Prompt —
Skipping all pictures, please restate word for word the lines from the one that contains "Siaran Akhbar" through the last line of the entries.
[[ Input records open ]]
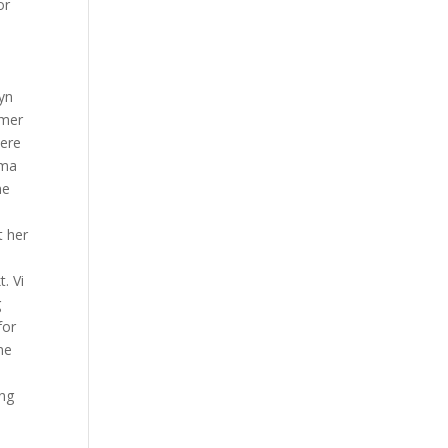
or
syn
lmer
lere
ema
ne
t her
. Vi
g
for
ne
ing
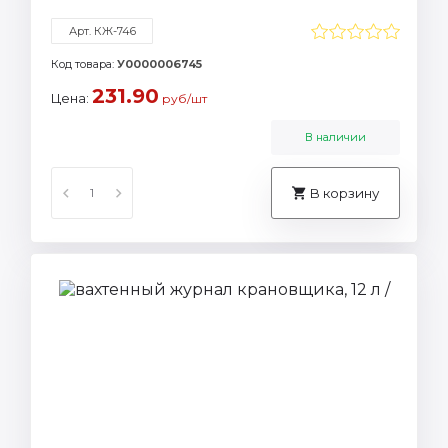
Арт. КЖ-746
Код товара:
У0000006745
231.90
Цена:
руб/шт
В наличии
В корзину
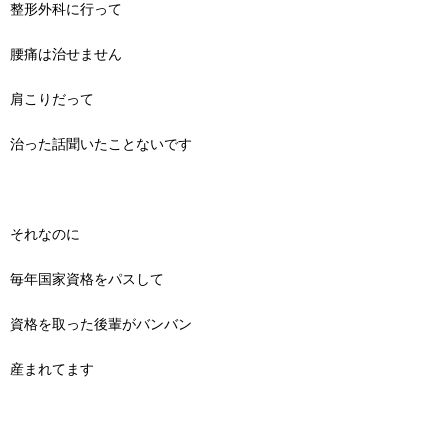
整形外科に行って
腰痛は治せません
肩こりだって
治った話聞いたことないです
それなのに
毎年国家資格をパスして
資格を取った後輩がバンバン
産まれてます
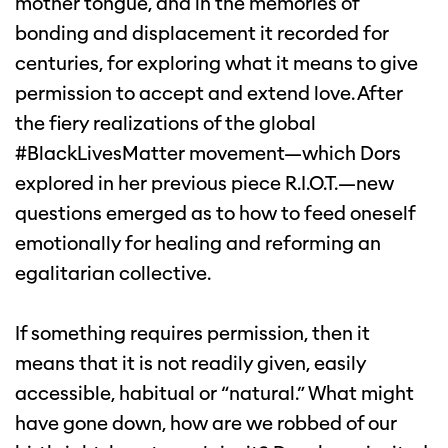
mother tongue, and in the memories of
bonding and displacement it recorded for
centuries, for exploring what it means to give
permission to accept and extend love. After
the fiery realizations of the global
#BlackLivesMatter movement—which Dors
explored in her previous piece R.I.O.T.—new
questions emerged as to how to feed oneself
emotionally for healing and reforming an
egalitarian collective.
If something requires permission, then it
means that it is not readily given, easily
accessible, habitual or “natural.” What might
have gone down, how are we robbed of our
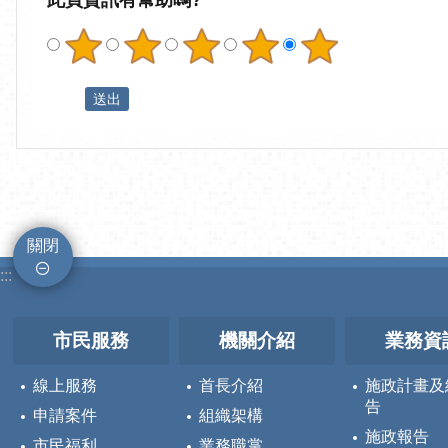
此頁資訊有幫助嗎?
關閉
:::
市民服務
機關介紹
業務資
線上服務
首長介紹
施政計畫及
告
申請案件
組織架構
施政報告
市民福利
業務職掌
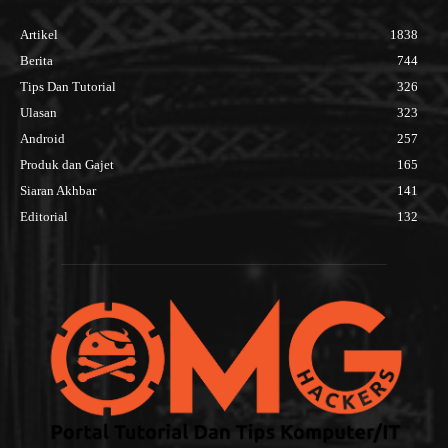
Artikel
1838
Berita
744
Tips Dan Tutorial
326
Ulasan
323
Android
257
Produk dan Gajet
165
Siaran Akhbar
141
Editorial
132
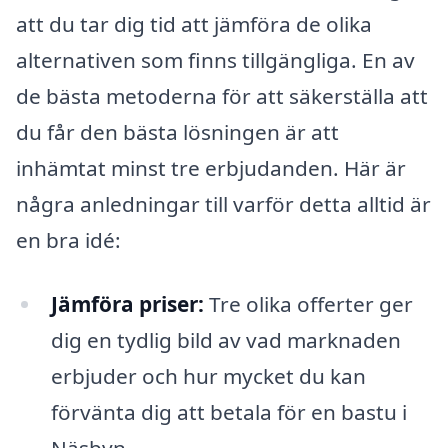
att du tar dig tid att jämföra de olika
alternativen som finns tillgängliga. En av
de bästa metoderna för att säkerställa att
du får den bästa lösningen är att
inhämtat minst tre erbjudanden. Här är
några anledningar till varför detta alltid är
en bra idé:
Jämföra priser:
Tre olika offerter ger
dig en tydlig bild av vad marknaden
erbjuder och hur mycket du kan
förvänta dig att betala för en bastu i
Näsbyn.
[[ Input records closed ]]
Finished exercise —
Siaran Akhbar
141
Editorial
132
att du tar dig tid att jämföra de olika
alternativen som finns tillgängliga. En av
de bästa metoderna för att säkerställa att
du får den bästa lösningen är att
inhämtat minst tre erbjudanden. Här är
några anledningar till varför detta alltid är
en bra idé:
Jämföra priser:
Tre olika offerter ger
dig en tydlig bild av vad marknaden
erbjuder och hur mycket du kan
förvänta dig att betala för en bastu i
Näsbyn.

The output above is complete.